**GIVEN PASSAGE**
------------------------
UniMMVSR: A Unified Multi-Modal Framework for Cascaded Video Super-Resolution
Shian Du, Menghan Xia, Chang Liu, Quande Liu, Xintao Wang, Pengfei Wan, Xiangyang Ji
2025-10-10
Summary
This paper introduces a new system called UniMMVSR that improves the quality of videos by increasing their resolution, and importantly, it does so while also following instructions given through different types of input like text, images, and other videos.
What's the problem?
Currently, methods for increasing video resolution using powerful AI models are computationally demanding. Existing techniques mostly focus on just using text prompts to guide the process, ignoring other useful information like example images or videos, which are important for creating realistic and accurate results when generating videos from multiple sources.
What's the solution?
The researchers developed UniMMVSR, a system built on a type of AI called a diffusion model. This system can take instructions from text, images, *and* videos simultaneously. They carefully figured out how to best combine these different types of input to guide the video upscaling process, and they also developed specific ways to prepare the data and train the model to effectively use all the available information. Essentially, they made a system that understands and responds to multiple kinds of creative direction.
Why it matters?
This work is significant because it allows for the creation of much higher quality videos (even up to 4K resolution) that are more faithful to the original intent, guided by a wider range of inputs than previously possible. It opens the door to more controlled and detailed video generation, moving beyond simply typing a text prompt to create a video.
------------------------
**DATA SHOWN**
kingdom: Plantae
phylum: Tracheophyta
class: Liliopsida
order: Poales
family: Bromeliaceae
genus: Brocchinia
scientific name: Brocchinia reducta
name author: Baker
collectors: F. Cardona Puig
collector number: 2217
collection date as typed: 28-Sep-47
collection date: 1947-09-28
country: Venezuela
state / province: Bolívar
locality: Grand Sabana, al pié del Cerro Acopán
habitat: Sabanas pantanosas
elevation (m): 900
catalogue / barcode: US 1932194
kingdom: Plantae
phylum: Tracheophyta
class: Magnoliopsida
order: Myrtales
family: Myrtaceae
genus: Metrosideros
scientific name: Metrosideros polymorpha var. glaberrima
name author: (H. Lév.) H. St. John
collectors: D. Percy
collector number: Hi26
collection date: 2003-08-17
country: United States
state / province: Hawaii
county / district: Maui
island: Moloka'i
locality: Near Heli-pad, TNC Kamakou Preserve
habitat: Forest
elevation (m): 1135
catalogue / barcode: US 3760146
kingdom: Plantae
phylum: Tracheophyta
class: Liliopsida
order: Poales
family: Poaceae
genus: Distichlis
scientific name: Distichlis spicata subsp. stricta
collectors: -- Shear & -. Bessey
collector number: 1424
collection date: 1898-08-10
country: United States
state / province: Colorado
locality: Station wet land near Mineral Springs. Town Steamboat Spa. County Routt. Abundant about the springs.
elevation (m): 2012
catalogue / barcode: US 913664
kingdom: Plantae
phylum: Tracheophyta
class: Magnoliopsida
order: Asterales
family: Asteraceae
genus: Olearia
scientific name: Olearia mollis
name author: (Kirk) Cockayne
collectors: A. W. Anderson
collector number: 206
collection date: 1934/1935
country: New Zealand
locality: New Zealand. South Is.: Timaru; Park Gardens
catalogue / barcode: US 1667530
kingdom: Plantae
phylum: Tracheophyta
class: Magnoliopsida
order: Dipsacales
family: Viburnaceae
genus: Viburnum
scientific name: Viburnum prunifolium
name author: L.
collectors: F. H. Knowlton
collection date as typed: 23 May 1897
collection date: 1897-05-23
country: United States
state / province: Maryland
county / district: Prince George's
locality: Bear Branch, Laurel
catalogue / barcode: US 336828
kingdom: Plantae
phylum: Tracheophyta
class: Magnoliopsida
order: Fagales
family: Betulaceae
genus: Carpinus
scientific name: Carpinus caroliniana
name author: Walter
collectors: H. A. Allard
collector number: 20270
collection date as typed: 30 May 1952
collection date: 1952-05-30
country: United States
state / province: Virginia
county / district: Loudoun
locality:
------------------------
**PROBLEMS TO SOLVE**
[a] Answer these questions using the UniMMVSR summary, one answer per line:
(i) What type of AI model is UniMMVSR built on?
(ii) What is the highest video resolution the summary mentions?
(iii) What do existing techniques mostly focus on using to guide the process?
[b] List every type of input that, according to the UniMMVSR summary, the system can take instructions from.
[c] Write the next paragraph of the UniMMVSR summary, following on from its last sentence.
The rows come from a different source than the UniMMVSR summary.

**WRITTEN ANSWERS**
[a]
(i) A diffusion model.
(ii) 4K.
(iii) Text prompts.

[b] Text, images, videos.

[c]
Abstract
Cascaded video super-resolution has emerged as a promising technique for decoupling the computational burden associated with generating high-resolution videos using large foundation models. Existing studies, however, are largely confined to text-to-video tasks and fail to leverage additional generative conditions beyond text, which are crucial for ensuring fidelity in multi-modal video generation. We address this limitation by presenting UniMMVSR, the first unified generative video super-resolution framework to incorporate hybrid-modal conditions, including text, images, and videos. We conduct a comprehensive exploration of condition injection strategies, training schemes, and data mixture techniques within a latent video diffusion model. A key challenge was designing distinct data construction and condition utilization methods to enable the model to precisely utilize all condition types, given their varied correlations with the target video. Our experiments demonstrate that UniMMVSR significantly outperforms existing methods, producing videos with superior detail and a higher degree of conformity to multi-modal conditions. We also validate the feasibility of combining UniMMVSR with a base model to achieve multi-modal guided generation of 4K video, a feat previously unattainable with existing techniques.